The Hierarchical Memory Transformer (HMT) proposes a novel approach to extend the capabilities of transformers for long-context scenarios. It does so by mimicking how human memory works, utilizing a memory-augmented segment-level recurrence to handle longer contexts more effectively.

Hierarchical Memorization in HMT

HMT is designed to imitate the hierarchical structure of human memory, which consists of sensory, short-term, and long-term memory:

Sensory Memory: HMT uses the last few token embeddings from the previous segment, allowing it to process information that is immediately relevant.
Short-term Memory: Each segment is summarized into a single embedding. This summarized embedding is then used to recall relevant information from previously processed segments.
Long-term Memory: HMT maintains a cache of the most recent memory embeddings, effectively transforming it into a long-term memory bank. This cached memory is utilized to recall and integrate information from distant past segments.

Memory Recall Mechanism

The memory recall mechanism is one of the key innovations in HMT. It involves three main steps:

Representation Extraction: The initial part of a segment is used to generate an embedding that summarizes the segment.
Memory Search: This summary embedding is then used as a query to find the most relevant information from the cache of previous memory embeddings using a cross-attention mechanism.
Augmenting Current Segment: The current segment is augmented with the recalled memory before being processed by the transformer model.

Training and Fine-tuning

The training process of HMT is divided into two stages to enhance efficiency:

Initial Training: The model is trained to handle a few unrolled segments without memory recall.
Extended Training: The pre-trained model is then extended with the memory recall mechanism and trained with a larger number of segments.
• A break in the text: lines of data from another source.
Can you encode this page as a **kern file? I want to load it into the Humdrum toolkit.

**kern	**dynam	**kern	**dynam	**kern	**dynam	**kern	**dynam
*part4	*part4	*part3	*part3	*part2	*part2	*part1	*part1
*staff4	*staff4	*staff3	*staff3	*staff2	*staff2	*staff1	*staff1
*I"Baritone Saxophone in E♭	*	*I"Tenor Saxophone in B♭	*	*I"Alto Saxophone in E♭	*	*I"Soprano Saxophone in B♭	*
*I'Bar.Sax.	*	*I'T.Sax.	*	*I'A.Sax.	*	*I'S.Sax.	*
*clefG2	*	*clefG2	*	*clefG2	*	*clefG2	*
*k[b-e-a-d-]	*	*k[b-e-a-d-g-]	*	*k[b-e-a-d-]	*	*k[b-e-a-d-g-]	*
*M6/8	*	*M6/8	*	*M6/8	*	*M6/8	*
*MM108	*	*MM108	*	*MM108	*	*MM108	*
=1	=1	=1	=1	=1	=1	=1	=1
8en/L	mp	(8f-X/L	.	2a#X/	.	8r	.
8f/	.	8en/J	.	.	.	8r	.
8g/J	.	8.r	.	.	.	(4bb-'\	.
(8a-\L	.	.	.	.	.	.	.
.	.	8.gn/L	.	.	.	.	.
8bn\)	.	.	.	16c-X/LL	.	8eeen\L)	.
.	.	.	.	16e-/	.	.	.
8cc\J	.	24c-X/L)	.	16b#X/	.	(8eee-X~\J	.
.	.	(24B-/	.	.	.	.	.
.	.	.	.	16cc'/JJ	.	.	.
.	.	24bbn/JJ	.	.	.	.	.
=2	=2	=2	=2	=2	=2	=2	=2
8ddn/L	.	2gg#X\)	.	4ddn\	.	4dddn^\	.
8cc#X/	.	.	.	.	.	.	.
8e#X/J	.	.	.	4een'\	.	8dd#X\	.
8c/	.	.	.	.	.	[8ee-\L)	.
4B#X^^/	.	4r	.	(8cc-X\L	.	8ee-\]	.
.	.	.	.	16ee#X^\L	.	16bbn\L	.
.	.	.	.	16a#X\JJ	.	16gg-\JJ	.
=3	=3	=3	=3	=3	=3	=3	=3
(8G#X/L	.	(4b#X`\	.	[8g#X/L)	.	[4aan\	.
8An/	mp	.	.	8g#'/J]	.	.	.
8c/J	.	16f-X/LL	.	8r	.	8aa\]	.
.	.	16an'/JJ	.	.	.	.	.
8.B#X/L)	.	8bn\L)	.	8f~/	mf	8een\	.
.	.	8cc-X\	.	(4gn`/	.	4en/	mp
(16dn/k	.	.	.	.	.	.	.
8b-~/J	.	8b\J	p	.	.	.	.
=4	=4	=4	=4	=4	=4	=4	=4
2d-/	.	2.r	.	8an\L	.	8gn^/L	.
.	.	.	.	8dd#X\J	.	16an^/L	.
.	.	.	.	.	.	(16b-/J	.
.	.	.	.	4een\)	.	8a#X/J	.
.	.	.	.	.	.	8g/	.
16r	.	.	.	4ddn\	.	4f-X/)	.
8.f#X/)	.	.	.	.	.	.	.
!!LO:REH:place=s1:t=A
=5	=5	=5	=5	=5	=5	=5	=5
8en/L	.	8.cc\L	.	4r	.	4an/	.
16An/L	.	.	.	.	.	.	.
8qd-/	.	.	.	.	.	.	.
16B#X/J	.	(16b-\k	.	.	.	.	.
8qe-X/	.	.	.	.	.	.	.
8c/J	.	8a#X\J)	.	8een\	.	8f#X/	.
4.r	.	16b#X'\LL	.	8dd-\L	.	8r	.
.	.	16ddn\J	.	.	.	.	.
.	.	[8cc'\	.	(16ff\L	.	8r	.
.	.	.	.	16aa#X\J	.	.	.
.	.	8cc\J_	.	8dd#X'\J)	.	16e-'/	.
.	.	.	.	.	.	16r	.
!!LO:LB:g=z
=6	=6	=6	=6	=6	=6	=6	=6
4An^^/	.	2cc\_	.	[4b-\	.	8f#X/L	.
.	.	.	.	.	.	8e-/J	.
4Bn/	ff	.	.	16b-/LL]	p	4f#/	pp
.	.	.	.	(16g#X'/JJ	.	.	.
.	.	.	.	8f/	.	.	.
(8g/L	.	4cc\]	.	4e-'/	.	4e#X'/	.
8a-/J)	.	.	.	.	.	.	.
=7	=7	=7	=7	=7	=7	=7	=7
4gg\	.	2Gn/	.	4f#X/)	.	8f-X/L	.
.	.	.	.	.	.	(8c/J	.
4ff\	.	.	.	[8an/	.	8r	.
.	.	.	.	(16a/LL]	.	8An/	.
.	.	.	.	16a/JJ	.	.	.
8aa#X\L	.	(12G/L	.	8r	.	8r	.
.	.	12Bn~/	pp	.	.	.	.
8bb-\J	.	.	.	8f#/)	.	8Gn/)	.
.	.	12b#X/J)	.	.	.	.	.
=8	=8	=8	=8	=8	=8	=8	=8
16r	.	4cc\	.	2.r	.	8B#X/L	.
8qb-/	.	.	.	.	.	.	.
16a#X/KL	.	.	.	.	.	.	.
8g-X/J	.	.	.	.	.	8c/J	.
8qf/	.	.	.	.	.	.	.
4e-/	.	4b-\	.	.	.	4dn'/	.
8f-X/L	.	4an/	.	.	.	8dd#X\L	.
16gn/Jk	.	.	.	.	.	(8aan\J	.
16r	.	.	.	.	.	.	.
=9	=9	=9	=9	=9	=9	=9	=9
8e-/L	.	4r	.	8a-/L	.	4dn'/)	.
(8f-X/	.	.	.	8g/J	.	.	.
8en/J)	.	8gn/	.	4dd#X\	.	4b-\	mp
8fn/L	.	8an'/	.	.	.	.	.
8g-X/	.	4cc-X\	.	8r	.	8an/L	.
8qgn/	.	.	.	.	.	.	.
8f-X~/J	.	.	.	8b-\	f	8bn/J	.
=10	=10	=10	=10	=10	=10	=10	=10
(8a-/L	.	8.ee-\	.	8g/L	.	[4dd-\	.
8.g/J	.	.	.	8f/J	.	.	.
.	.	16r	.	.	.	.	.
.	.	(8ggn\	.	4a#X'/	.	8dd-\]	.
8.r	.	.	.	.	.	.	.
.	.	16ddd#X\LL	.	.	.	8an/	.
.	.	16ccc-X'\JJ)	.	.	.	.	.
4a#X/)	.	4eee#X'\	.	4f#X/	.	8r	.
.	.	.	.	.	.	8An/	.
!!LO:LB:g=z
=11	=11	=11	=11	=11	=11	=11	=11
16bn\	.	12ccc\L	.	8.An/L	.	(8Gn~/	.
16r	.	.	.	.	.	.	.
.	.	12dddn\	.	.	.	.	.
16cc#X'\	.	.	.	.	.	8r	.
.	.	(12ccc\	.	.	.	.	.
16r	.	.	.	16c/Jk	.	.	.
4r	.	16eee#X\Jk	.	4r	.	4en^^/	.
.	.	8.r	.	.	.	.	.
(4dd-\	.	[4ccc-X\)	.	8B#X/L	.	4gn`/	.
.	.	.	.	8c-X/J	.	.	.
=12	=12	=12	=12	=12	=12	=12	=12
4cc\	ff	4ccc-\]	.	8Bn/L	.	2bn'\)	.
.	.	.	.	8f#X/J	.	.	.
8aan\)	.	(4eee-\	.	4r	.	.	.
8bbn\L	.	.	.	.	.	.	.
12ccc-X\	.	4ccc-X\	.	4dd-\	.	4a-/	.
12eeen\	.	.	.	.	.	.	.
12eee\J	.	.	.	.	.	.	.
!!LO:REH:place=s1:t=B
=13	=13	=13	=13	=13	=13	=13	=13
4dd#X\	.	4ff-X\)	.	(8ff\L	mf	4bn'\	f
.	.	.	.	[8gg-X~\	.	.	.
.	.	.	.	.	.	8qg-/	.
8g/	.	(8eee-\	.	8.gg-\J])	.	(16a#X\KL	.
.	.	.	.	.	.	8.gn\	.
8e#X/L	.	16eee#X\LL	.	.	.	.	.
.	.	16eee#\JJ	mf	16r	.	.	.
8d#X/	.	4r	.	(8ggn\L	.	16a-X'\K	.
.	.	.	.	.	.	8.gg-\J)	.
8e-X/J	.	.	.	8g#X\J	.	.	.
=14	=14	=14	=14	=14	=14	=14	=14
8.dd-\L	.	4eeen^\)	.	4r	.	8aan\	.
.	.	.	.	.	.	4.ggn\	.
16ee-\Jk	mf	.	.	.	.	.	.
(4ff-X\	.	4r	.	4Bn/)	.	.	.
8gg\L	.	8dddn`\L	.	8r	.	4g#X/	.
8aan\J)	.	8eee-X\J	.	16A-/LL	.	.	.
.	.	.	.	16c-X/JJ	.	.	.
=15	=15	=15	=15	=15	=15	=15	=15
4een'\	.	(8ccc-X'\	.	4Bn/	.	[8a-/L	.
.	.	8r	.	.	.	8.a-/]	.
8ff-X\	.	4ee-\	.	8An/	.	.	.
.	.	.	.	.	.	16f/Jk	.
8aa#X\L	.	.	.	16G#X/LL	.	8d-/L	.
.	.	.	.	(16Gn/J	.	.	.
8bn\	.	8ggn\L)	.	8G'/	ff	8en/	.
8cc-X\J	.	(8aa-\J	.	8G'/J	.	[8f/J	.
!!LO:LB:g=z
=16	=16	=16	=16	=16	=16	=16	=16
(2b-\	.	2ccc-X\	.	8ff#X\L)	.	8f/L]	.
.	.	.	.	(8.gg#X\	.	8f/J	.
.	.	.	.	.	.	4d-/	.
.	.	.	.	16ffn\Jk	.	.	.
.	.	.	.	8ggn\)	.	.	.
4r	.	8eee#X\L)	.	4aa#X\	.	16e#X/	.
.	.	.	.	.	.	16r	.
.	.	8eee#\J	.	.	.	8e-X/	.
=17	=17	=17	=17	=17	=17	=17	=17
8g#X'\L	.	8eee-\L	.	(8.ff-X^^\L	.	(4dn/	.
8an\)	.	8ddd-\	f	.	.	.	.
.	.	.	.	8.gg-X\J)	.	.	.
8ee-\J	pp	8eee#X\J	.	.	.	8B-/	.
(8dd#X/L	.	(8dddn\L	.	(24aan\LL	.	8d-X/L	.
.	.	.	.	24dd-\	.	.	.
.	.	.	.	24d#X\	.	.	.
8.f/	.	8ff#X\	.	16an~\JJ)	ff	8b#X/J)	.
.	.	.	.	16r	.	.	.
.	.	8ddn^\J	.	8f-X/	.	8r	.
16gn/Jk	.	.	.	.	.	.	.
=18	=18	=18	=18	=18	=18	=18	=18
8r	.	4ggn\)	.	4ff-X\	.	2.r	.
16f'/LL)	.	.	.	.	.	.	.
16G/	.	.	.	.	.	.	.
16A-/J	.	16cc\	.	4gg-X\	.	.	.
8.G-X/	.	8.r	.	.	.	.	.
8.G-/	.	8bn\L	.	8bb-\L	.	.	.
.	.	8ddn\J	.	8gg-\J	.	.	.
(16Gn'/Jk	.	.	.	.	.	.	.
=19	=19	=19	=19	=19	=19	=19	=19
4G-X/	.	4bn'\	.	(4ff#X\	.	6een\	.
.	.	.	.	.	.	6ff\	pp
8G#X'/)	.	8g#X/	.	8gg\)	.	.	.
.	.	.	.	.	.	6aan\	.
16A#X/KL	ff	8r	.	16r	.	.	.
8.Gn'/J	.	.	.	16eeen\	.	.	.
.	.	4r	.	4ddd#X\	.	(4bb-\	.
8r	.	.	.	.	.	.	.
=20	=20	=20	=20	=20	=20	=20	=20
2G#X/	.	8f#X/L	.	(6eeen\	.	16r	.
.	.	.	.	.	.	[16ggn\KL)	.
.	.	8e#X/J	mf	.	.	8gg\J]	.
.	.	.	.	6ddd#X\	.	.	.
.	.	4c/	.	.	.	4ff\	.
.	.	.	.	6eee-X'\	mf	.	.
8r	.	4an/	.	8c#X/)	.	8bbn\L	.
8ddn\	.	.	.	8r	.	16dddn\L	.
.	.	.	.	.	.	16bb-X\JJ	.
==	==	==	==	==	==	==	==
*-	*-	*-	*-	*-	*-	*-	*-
This multi-stage strategy allows HMT to train faster and achieve better performance on long-context tasks compared to single-stage training.

Experimental Results

HMT was tested using various datasets and transformer models to validate its effectiveness:

General LLMing: In tests with models such as OPT 2.7B and OpenLlamaV2 3B on Wikitext-103 and PG-19, HMT showed significant improvements. For OPT 2.7B, for example, HMT achieved a 25.5% decrease in perplexity on Wikitext-103, indicating much better LLMing performance over long contexts.
Question-Answering Tasks: With the PubMedQA dataset, HMT not only improved long-answer contextual reasoning by 9.81%, but also increased short-answer prediction accuracy by 1.0%.

Practical Implications

HMT offers several practical benefits:

Model Independence: HMT can be applied to any pre-trained model without altering the core architecture. This makes it a versatile enhancement for various transformer-based models.
Efficiency in Handling Long Contexts: By effectively managing long contexts with minimal additional parameters (0.5% to 2%), HMT is suitable for wide applications from book summarization to legal document processing.
Scalability: HMT can be scaled to even larger models and longer contexts with efficient GPU memory management techniques.

Speculations on Future Development

HMT opens the door for further innovations in memory-augmented neural networks:

Integrated Memory Hierarchies: Future developments could explore even more sophisticated memory hierarchies or adaptive memory management systems.
Enhancing Retrieval-Augmented Models: Combining HMT with other retrieval-augmented techniques may yield even more powerful models for long-context understanding and generation tasks.
Edge Device Deployment: Optimizations for deploying HMT on edge devices could unlock its potential for real-time applications in resource-constrained environments.

Conclusion

HMT represents a step forward in the handling of long contexts by LLMs, leveraging a memory system inspired by human cognition. It blends the strengths of recurrent models and transformers to robustly process long documents and text sequences, providing a valuable tool for a broad range of NLP applications.